PILR 3 Develop guidance for agencies to consistently apply participatory research and Indigenous leadership in research.

  • PILR 3.1 Co-define “Indigenous leadership in research” with Tribes, Indigenous organizations, and Federal agencies; and integrate into the Principles for Conducting Research in the Arctic and its training toolkit and best practices documents.
  • PILR 3.2 Hold interagency meetings/workshops to identify methods to streamline contracting/agreements and compensation processes to make co-stewardship and co-production in research more equitable and achievable.
  • PILR 3.3 Convene discussions to identify mechanisms to foster equitable pathways for Indigenous leadership in research.
  • PILR 3.4 Identify best practices for Federal agencies to support capacity for Tribes and Indigenous Knowledge holders in research.
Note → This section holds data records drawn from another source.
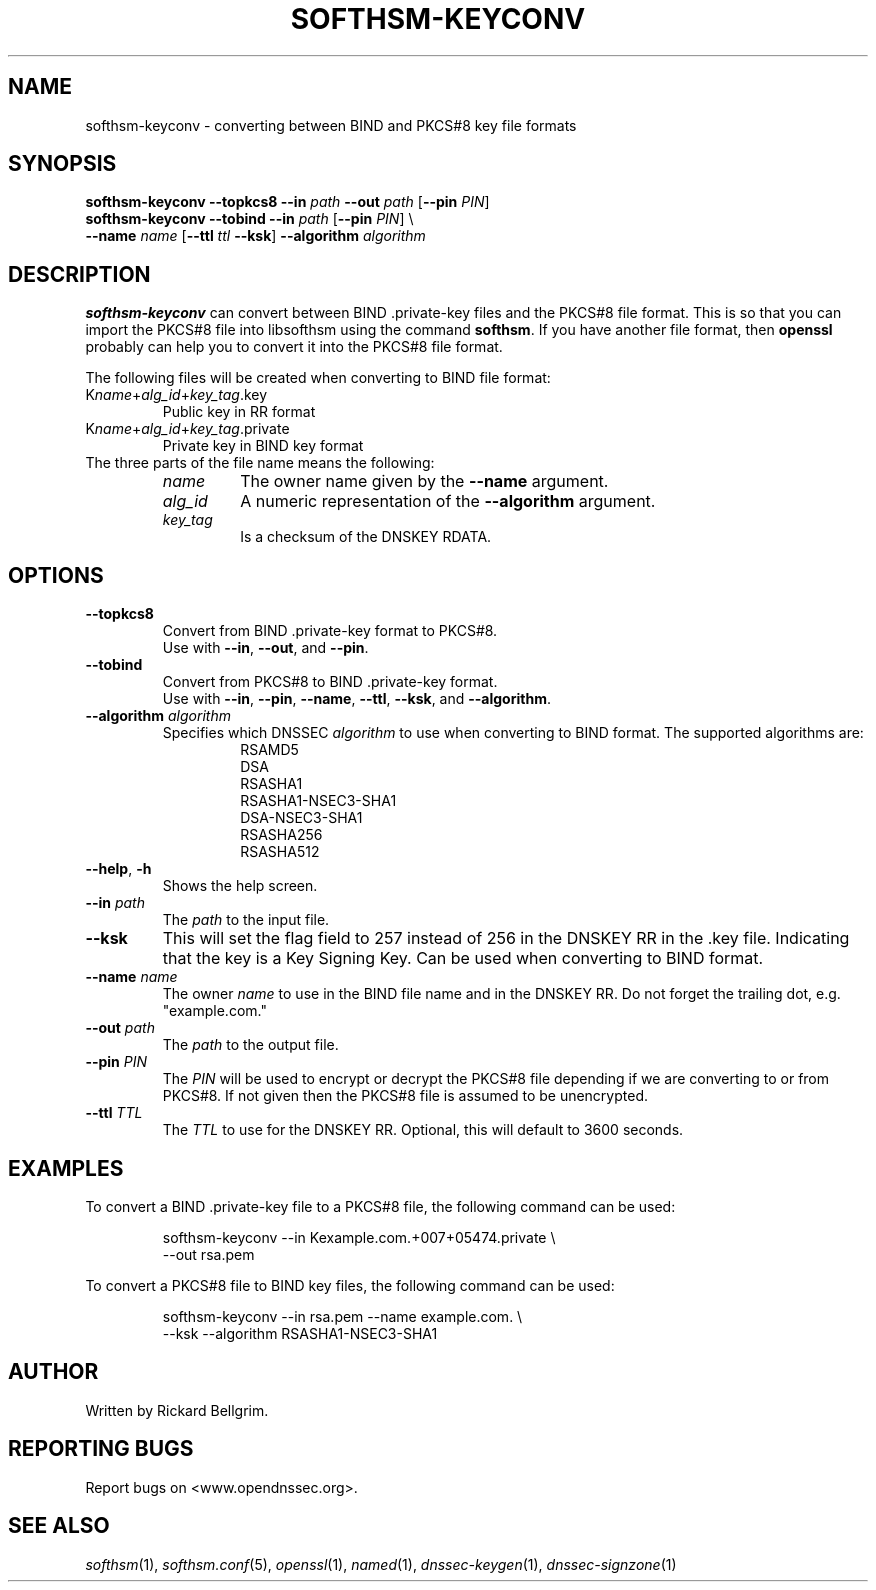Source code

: .TH SOFTHSM-KEYCONV 1 "21 December 2009" "SoftHSM"
.\" $Id$
.SH NAME
softhsm-keyconv \- converting between BIND and PKCS#8 key file formats
.SH SYNOPSIS
.B softhsm-keyconv \-\-topkcs8
.B \-\-in
.I path
.B \-\-out
.I path
.RB [ \-\-pin
.IR PIN ]
.br
.B softhsm-keyconv \-\-tobind
.B \-\-in
.I path
.RB [ \-\-pin
.IR PIN ]
\\
.br
.ti +0.7i
.B \-\-name
.I name
.RB [ \-\-ttl
.I ttl
.BR \-\-ksk ]
.B \-\-algorithm
.I algorithm
.SH DESCRIPTION
.B softhsm-keyconv
can convert between BIND .private-key files and the PKCS#8 file format.
This is so that you can import the PKCS#8 file into
libsofthsm using the command
.BR softhsm .
If you have another file format, then
.B openssl
probably can help you to convert it into the PKCS#8 file format.
.LP
The following files will be created when converting to BIND file format:
.TP
K\fIname\fR+\fIalg_id\fR+\fIkey_tag\fR.key
Public key in RR format
.TP
K\fIname\fR+\fIalg_id\fR+\fIkey_tag\fR.private
Private key in BIND key format
.TP
The three parts of the file name means the following:
.RS
.TP
.I name
The owner name given by the
.B \-\-name
argument.
.TP
.I alg_id
A numeric representation of the
.B \-\-algorithm
argument.
.TP
.I key_tag
Is a checksum of the DNSKEY RDATA.
.RE
.SH OPTIONS
.TP
.B \-\-topkcs8
Convert from BIND .private-key format to PKCS#8.
.br
Use with
.BR \-\-in ,
.BR \-\-out ,
and
.BR \-\-pin .
.TP
.B \-\-tobind
Convert from PKCS#8 to BIND .private-key format.
.br
Use with
.BR \-\-in ,
.BR \-\-pin ,
.BR \-\-name ,
.BR \-\-ttl ,
.BR \-\-ksk ,
and
.BR \-\-algorithm .
.TP
\fB\-\-algorithm\fR \fIalgorithm\fR
Specifies which DNSSEC
.I algorithm
to use when converting to BIND format.
The supported algorithms are:
.RS
.RS
.nf
RSAMD5
DSA
RSASHA1
RSASHA1-NSEC3-SHA1
DSA-NSEC3-SHA1
RSASHA256
RSASHA512
.fi
.RE
.RE
.TP
\fB\-\-help\fR, \fB\-h\fR
Shows the help screen.
.TP
\fB\-\-in\fR \fIpath\fR
The 
.I path
to the input file.
.TP
.B \-\-ksk
This will set the flag field to 257 instead of 256
in the DNSKEY RR in the .key file.
Indicating that the key is a Key Signing Key.
Can be used when converting to BIND format.
.TP
\fB\-\-name\fR \fIname\fR
The owner
.I name
to use in the BIND file name and in the DNSKEY RR.
Do not forget the trailing dot, e.g. "example.com."
.TP
\fB\-\-out\fR \fIpath\fR
The
.I path
to the output file.
.TP
\fB\-\-pin\fR \fIPIN\fR
The
.I PIN
will be used to encrypt or decrypt the PKCS#8
file depending if we are converting to or from PKCS#8.
If not given then the PKCS#8 file is assumed to be unencrypted.
.TP
\fB\-\-ttl\fR \fITTL\fR
The
.I TTL
to use for the DNSKEY RR.
Optional, this will default to 3600 seconds.
.SH EXAMPLES
To convert a BIND .private-key file to a PKCS#8 file, the following command can be used:
.LP
.RS
.nf
softhsm-keyconv \-\-in Kexample.com.+007+05474.private \\
.ti +0.7i
\-\-out rsa.pem
.fi
.RE
.LP
To convert a PKCS#8 file to BIND key files, the following command can be used:
.LP
.RS
.nf
softhsm-keyconv \-\-in rsa.pem \-\-name example.com. \\
.ti +0.7i
\-\-ksk \-\-algorithm RSASHA1-NSEC3-SHA1
.fi
.RE
.LP
.SH AUTHOR
Written by Rickard Bellgrim.
.SH REPORTING BUGS
Report bugs on <www.opendnssec.org>. 
.SH "SEE ALSO"
.IR softhsm (1),
.IR softhsm.conf (5),
.IR openssl (1),
.IR named (1),
.IR dnssec-keygen (1),
.IR dnssec-signzone (1)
Distribute guidance on best practices to IARPC agencies.
  • PILR 3.5 Ensure consistent terminology for Indigenous Traditional Ecological Knowledge, Indigenous Knowledge, Traditional Ecological Knowledge, and Local Knowledge for IARPC. Suggest primary language for IARPC be Indigenous Knowledge.


Under the 2017-2021 Arctic Research Plan, the Field Operations Community of Practice:

  • Held meetings before and after field seasons to inform the research community and Arctic communities about field expeditions.
  • Maintained the research expeditions tracker to inform the research community and Arctic communities about field expeditions.